Tarefa proposta A |
Traduza para o inglês esta frase do texto sobre a chapa Lula-Alckmin: "Lula quer ampliar o seu arco de alianças políticas para a centro-direita, indo além das legendas de esquerda."

Kennedy Alencar, Thais Oyama e Ricardo Kotscho comentam a notícia veiculada dia 4 de novembro, na Folha de S.Paulo, por Mônica Bergamo: "Uma costura delicada entre lideranças do PT e do PSB tenta viabilizar uma chapa que una Lula como candidato a presidente da República e o ex-governador de São Paulo Geraldo Alckmin como vice”. Lembremos que Ricardo Kotscho foi, de 2003 a 2004, durante o governo Lula, foi Secretário de Imprensa e Divulgação da Presidência da República.
Plano de Lula para ter Alckmin de vice passa por PSD e Pacheco
Kennedy Alencar, UOL, 5 de novembro de 2021
O plano do ex-presidente Lula para ter o ex-governador Geraldo Alckmin como candidato a vice na chapa para 2022 passa por uma tentativa de composição com o PSD. Lula quer ampliar o seu arco de alianças políticas para a centro-direita, indo além das legendas de esquerda.
A chapa Lula-Alckmin tem dificuldades para ser viabilizada. O petista quer. O ainda tucano tem resistência à ideia devido ao passado de divergências entre os dois e seus atuais partidos (PT e PSDB) e também porque sonha com o retorno ao Palácio dos Bandeirantes em 2022.
Lula gostaria de formar uma aliança eleitoral que fosse o embrião de uma futura base de apoio parlamentar. No momento, as conversas para composições formais com o PT correm bem com o PSB, o PC do B e o PSOL (este com um pouco mais de obstáculos).

Dados fornecidos |
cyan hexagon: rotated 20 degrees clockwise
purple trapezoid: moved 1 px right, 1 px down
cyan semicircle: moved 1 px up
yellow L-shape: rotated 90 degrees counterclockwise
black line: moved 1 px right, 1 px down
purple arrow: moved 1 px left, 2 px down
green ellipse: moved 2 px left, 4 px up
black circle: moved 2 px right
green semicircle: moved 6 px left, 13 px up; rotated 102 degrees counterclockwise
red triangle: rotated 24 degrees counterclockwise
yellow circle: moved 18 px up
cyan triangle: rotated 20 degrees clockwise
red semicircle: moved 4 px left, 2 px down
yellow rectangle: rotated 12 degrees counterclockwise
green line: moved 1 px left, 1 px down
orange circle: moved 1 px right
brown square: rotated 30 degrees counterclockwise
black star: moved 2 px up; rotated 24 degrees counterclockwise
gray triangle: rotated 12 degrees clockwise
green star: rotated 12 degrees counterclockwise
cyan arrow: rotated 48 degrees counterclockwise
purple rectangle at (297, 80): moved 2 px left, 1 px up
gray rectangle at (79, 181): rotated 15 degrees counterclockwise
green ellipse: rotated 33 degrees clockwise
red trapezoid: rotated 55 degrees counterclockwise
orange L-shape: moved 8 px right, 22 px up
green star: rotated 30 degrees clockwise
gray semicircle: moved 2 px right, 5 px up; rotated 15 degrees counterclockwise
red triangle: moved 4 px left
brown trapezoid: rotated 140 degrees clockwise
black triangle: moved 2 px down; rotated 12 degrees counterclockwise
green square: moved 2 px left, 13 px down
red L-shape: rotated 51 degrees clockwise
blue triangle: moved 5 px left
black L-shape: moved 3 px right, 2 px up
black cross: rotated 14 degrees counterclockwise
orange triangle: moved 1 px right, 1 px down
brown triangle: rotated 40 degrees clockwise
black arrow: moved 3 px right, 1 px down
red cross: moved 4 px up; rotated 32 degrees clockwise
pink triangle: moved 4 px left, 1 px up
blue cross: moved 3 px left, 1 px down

Tarefa proposta B |
Redigite a listagem desde o seu início até a linha que contém "black circle: moved 2 px right", incluindo essa linha.

Resposta esperada A |
Lula wants to broaden his range of political alliances toward the center-right, going beyond the left-wing parties.

Resposta esperada B |
cyan hexagon: rotated 20 degrees clockwise
purple trapezoid: moved 1 px right, 1 px down
cyan semicircle: moved 1 px up
yellow L-shape: rotated 90 degrees counterclockwise
black line: moved 1 px right, 1 px down
purple arrow: moved 1 px left, 2 px down
green ellipse: moved 2 px left, 4 px up
black circle: moved 2 px right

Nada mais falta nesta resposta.